(Text block begins)
Been doing some reading about these tools. Seems to be a war on! The EZ system is at Festool's throat and vice versa. Lots of bashing of the DeWalt saw by everyone. Makita owners seem generally happy but have a long wish list. Some other Euopean models in the race too. One of the wood mags need to do a serious comparison, or better yet a publication that doesn't make tons of revenue from these advertisers so we can get a TRUE picture.


----------



## Al Robins (Jul 13, 2009)

...I agree Deb,....and have NO monetary affiliation with the manufacturer:nono:......AL


----------



## TwoSkies57 (Feb 23, 2009)

CanuckGal said:


> I really like the concept of these tools, the price is a bit of a scare. I saw the Festool saw at the London Wood Show this past weekend and was very impressed. Oh yes I want one, but not in the budget atm.


I was at at not so local retail vendor a while back. Looking over the festool line was was very impessed. Everything I've read about em, everything I've heard about em says quality, craftsmanship and support.
(Text block ends)
(Available data begins)
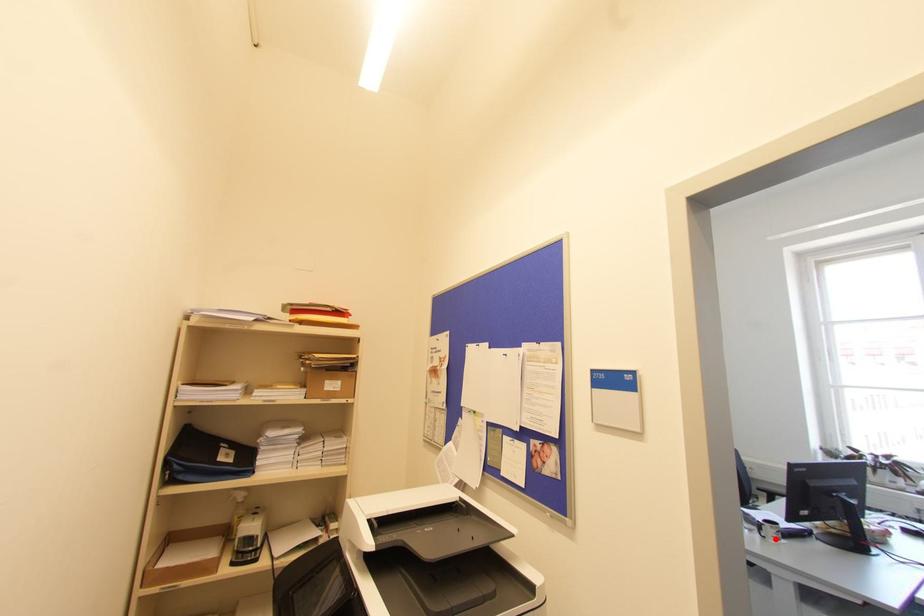
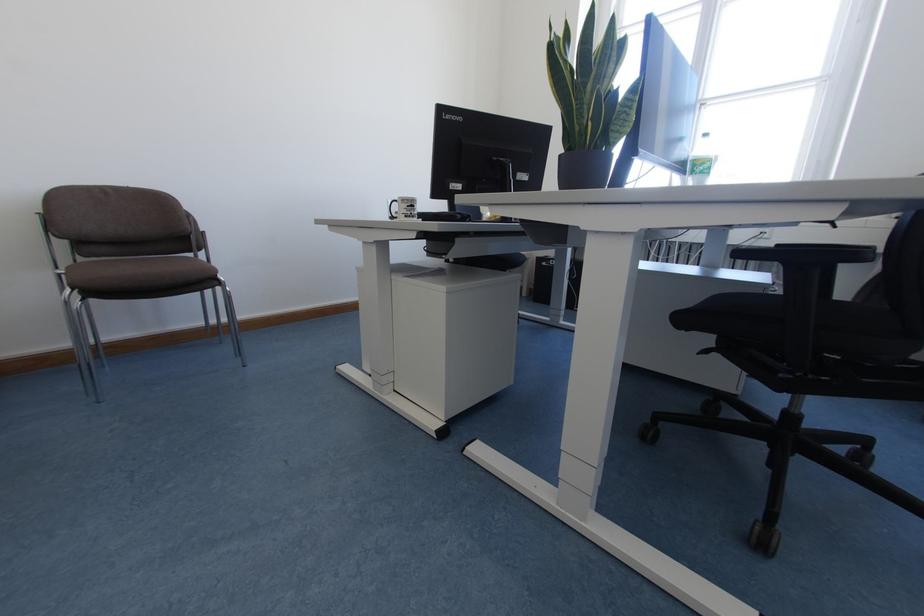
Where in the second image is the point corresponding to the highlighted location from the first image?

(405, 216)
(Available data ends)
> _Work item 1_: Name every tool brand or manufacturer mentioned in the forum thread.
> _Work item 2_: Print the forum thread verbatim, starting at "Been doing some" and continuing down through "a TRUE picture.".

> _Answer 1_: EZ, Festool, DeWalt, Makita

> _Answer 2_:
Been doing some reading about these tools. Seems to be a war on! The EZ system is at Festool's throat and vice versa. Lots of bashing of the DeWalt saw by everyone. Makita owners seem generally happy but have a long wish list. Some other Euopean models in the race too. One of the wood mags need to do a serious comparison, or better yet a publication that doesn't make tons of revenue from these advertisers so we can get a TRUE picture.